**EXERCISE AIM:**
Copy out each line of the listing below that contains the word "Class".

**DATA RECORDS:**
────────────────────

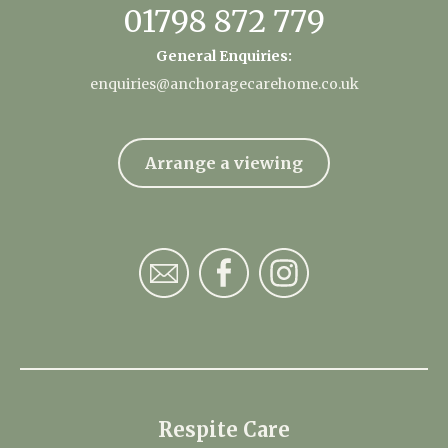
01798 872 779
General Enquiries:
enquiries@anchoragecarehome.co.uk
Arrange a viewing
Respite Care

────────────────────

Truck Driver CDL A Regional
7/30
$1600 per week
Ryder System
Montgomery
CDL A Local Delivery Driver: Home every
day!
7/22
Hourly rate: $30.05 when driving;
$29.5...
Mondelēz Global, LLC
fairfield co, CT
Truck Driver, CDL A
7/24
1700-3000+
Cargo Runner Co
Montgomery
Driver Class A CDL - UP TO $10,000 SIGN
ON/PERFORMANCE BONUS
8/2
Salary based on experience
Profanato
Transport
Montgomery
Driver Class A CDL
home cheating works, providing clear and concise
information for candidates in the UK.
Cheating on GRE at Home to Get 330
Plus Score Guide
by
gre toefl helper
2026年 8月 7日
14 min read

────────────────────

**RESPONSE:**
Driver Class A CDL - UP TO $10,000 SIGN
Driver Class A CDL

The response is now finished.